Djiboutian linguist (born 1976)

Souad Kassim Mohamed (سعاد قاسم محمد; born 30 November 1976) is a Djiboutian linguist, scholar and playwright.

== Biography ==
Mohamed was born in 1976. She studied in France at Jean Monnet University in Saint-Etienne, the University of Burgundy in Dijon, and the Institut National des Langues et Civilisations Orientales (INALCO) in Paris.

She has researched the cultural practices of Yemeni migrants in Ambouli, Djibouti, putting forward the theory that Ambouli Yemenis have taken a form of "social revenge" by studying French to become officials and landowners. Djibouti was formerly a French colony and attracted migration, particularly that of merchants, in the 20th century.
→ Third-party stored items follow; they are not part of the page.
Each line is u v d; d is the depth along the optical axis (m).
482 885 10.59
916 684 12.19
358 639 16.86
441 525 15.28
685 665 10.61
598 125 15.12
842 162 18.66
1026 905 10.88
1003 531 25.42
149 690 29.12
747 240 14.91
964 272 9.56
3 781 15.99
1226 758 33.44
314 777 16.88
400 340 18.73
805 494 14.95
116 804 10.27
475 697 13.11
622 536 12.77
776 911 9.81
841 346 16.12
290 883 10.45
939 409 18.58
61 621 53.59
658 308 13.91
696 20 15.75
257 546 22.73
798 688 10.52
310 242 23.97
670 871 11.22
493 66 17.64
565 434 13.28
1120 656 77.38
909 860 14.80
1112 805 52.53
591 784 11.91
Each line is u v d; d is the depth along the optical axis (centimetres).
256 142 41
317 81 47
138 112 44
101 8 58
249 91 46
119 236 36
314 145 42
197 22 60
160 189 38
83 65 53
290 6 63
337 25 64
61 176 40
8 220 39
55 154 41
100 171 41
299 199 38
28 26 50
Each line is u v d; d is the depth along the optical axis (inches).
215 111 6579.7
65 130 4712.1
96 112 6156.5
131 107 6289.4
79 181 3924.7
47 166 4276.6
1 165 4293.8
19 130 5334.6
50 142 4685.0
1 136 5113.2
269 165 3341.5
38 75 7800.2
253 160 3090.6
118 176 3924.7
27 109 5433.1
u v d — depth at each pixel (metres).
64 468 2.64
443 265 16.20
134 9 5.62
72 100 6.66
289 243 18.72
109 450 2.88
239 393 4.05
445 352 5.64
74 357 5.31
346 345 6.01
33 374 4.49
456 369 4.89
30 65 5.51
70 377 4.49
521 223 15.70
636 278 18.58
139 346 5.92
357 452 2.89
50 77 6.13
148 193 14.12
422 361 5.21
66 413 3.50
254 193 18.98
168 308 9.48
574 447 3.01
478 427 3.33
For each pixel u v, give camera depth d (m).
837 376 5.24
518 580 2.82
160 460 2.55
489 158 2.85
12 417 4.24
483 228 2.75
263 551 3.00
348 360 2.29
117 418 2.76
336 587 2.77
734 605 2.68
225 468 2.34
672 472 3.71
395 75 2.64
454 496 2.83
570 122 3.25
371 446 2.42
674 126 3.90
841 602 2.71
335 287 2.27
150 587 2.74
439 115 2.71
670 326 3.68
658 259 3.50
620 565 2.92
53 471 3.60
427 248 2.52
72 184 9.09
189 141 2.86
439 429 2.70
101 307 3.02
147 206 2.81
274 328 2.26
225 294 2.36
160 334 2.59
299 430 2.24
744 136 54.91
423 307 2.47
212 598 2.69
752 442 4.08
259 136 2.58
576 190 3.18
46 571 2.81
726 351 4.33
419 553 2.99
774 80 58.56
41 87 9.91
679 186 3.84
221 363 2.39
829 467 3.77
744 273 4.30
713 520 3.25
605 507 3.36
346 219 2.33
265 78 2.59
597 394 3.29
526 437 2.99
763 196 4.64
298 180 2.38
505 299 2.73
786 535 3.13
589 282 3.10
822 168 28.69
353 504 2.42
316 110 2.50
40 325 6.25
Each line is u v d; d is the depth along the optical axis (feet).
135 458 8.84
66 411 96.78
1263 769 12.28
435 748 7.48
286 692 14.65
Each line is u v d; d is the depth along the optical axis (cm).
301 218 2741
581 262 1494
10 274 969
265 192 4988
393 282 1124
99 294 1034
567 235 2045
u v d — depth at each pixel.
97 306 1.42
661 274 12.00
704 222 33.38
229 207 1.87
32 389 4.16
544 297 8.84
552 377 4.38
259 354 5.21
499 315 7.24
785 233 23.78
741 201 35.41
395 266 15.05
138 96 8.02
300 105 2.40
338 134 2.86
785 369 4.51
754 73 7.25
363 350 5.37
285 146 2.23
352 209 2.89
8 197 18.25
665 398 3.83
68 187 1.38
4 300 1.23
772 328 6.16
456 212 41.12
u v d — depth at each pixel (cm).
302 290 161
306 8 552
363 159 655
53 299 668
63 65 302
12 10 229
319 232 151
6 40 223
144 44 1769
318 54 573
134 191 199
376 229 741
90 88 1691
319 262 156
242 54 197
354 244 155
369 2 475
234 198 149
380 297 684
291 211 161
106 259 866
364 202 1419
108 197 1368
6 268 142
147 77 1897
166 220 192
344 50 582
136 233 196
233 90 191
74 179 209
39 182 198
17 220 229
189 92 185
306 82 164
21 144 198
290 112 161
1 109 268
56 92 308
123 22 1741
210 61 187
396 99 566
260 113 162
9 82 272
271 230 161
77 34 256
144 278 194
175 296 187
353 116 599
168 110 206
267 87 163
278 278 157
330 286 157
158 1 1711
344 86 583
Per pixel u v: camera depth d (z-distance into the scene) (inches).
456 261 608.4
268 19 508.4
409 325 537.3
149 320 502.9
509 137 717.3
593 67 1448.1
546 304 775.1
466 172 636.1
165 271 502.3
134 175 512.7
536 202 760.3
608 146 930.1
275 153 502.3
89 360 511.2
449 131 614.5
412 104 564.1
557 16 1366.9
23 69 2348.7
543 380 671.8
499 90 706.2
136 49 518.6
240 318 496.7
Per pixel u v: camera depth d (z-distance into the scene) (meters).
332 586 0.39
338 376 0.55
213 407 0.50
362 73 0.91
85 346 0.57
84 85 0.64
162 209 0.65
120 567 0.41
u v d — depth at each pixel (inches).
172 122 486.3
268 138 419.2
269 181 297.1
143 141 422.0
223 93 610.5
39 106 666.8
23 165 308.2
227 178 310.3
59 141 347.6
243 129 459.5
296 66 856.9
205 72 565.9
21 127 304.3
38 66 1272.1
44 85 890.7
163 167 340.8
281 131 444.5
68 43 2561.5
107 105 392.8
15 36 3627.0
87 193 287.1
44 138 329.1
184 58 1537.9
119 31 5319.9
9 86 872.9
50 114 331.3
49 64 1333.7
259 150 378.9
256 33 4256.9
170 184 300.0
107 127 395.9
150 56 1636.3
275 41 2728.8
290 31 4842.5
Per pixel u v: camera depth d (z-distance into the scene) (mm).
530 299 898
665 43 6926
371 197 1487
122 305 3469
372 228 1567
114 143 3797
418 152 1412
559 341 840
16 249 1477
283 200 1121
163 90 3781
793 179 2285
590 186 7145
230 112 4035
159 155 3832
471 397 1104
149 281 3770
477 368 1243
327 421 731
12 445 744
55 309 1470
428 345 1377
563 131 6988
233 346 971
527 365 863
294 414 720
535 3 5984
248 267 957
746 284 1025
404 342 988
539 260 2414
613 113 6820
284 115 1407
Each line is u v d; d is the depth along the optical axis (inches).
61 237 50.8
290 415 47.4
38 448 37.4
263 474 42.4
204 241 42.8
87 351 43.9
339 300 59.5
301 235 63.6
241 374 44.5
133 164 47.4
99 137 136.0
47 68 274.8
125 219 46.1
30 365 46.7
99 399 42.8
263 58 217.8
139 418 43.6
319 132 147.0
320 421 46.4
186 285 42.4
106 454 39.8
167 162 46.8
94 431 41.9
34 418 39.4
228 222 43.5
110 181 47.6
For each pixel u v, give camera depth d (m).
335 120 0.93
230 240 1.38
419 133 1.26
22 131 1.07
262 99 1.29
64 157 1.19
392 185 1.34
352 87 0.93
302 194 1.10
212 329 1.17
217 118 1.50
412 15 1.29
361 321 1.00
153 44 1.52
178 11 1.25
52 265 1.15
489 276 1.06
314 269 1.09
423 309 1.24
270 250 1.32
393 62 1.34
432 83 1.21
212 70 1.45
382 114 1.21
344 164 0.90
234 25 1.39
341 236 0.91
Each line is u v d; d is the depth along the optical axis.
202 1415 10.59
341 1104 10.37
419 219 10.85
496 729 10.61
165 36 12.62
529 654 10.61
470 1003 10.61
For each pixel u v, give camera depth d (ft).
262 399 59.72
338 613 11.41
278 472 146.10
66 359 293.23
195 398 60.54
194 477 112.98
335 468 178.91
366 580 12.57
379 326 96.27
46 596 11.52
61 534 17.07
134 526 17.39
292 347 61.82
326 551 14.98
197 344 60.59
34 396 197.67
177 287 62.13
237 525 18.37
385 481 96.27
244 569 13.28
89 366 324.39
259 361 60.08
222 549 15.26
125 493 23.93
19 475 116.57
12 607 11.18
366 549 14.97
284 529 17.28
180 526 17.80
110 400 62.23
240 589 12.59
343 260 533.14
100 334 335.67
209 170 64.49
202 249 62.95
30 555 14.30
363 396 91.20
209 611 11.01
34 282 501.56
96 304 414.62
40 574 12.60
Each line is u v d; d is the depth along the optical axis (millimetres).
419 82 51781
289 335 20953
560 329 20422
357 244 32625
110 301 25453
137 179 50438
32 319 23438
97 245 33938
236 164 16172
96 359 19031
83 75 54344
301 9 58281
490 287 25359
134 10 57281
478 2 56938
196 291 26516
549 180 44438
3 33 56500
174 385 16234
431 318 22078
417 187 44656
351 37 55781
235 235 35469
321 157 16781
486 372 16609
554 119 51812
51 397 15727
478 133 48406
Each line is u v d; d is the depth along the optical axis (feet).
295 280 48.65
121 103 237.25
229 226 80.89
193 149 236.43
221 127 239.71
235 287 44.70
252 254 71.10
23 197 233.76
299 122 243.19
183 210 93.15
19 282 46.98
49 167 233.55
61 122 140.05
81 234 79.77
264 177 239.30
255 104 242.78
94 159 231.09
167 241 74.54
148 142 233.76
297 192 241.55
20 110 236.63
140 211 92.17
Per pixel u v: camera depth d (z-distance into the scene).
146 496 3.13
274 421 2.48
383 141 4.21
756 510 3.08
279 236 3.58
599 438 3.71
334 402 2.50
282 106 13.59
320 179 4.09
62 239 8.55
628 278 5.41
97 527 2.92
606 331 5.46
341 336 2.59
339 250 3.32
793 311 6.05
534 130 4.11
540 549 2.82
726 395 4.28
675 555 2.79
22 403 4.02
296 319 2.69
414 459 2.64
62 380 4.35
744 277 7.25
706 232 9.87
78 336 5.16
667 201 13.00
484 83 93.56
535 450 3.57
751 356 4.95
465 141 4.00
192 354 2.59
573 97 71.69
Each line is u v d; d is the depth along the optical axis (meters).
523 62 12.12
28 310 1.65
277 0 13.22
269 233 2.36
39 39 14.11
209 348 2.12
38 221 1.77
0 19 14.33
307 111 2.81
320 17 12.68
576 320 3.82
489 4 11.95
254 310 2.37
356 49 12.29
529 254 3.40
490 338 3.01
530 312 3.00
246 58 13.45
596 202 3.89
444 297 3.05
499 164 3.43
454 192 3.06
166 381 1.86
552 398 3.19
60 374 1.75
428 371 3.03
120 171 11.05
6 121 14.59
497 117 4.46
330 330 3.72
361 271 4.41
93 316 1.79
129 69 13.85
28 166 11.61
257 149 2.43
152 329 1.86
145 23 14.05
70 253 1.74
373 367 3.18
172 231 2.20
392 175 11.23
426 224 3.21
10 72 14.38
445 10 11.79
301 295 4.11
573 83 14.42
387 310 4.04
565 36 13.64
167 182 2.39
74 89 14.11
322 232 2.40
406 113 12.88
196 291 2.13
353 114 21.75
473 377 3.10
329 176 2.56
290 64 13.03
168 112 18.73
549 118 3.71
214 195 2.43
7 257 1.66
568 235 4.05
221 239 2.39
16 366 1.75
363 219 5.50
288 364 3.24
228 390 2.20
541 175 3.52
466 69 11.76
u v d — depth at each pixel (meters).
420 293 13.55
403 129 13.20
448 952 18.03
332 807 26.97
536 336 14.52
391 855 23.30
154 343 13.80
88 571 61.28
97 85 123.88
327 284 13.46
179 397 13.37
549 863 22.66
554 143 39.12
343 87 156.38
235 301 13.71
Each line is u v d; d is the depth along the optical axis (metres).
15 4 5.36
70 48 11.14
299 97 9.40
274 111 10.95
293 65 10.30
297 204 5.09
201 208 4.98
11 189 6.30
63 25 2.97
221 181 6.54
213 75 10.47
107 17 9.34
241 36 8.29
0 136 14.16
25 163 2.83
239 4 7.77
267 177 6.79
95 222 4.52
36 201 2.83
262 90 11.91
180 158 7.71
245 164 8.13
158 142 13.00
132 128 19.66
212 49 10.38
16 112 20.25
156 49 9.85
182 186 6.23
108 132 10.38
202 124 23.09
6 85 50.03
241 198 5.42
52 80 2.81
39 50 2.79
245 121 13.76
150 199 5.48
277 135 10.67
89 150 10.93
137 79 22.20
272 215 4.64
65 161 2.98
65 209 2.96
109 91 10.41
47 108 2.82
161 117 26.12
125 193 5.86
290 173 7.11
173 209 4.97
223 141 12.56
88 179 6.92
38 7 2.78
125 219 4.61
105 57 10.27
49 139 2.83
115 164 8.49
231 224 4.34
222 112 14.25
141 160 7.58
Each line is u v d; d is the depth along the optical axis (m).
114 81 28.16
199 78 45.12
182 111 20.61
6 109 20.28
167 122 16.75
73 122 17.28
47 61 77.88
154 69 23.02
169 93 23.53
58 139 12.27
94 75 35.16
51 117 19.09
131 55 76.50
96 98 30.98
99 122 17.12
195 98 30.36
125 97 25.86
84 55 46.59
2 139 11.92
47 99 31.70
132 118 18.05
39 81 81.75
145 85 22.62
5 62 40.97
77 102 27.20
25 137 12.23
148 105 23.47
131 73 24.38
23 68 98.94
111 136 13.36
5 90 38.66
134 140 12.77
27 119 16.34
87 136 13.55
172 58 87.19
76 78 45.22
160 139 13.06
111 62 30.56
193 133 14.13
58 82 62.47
Mohamed has also studied trends in oral traditions in the Horn of Africa.

Mohamed has critiqued literary stereotypes of the sterile and cursed woman, through writing the play Un enfant a tout prix (A Child at Any Price), which explores the common belief that infertility in marriage must be the woman's problem.

With Marine Larocca of the French Institute of Djibouti, Mohamed published Teaching French in secondary schools in Djibouti: What place for linguistic variation? She has contributed to publications including Al-Shajarah: Journal of the International Institute of Islamic Thought and Civilisation (ISTAC).

She works as a senior lecturer in linguistics and French didactics at the University of Djibouti.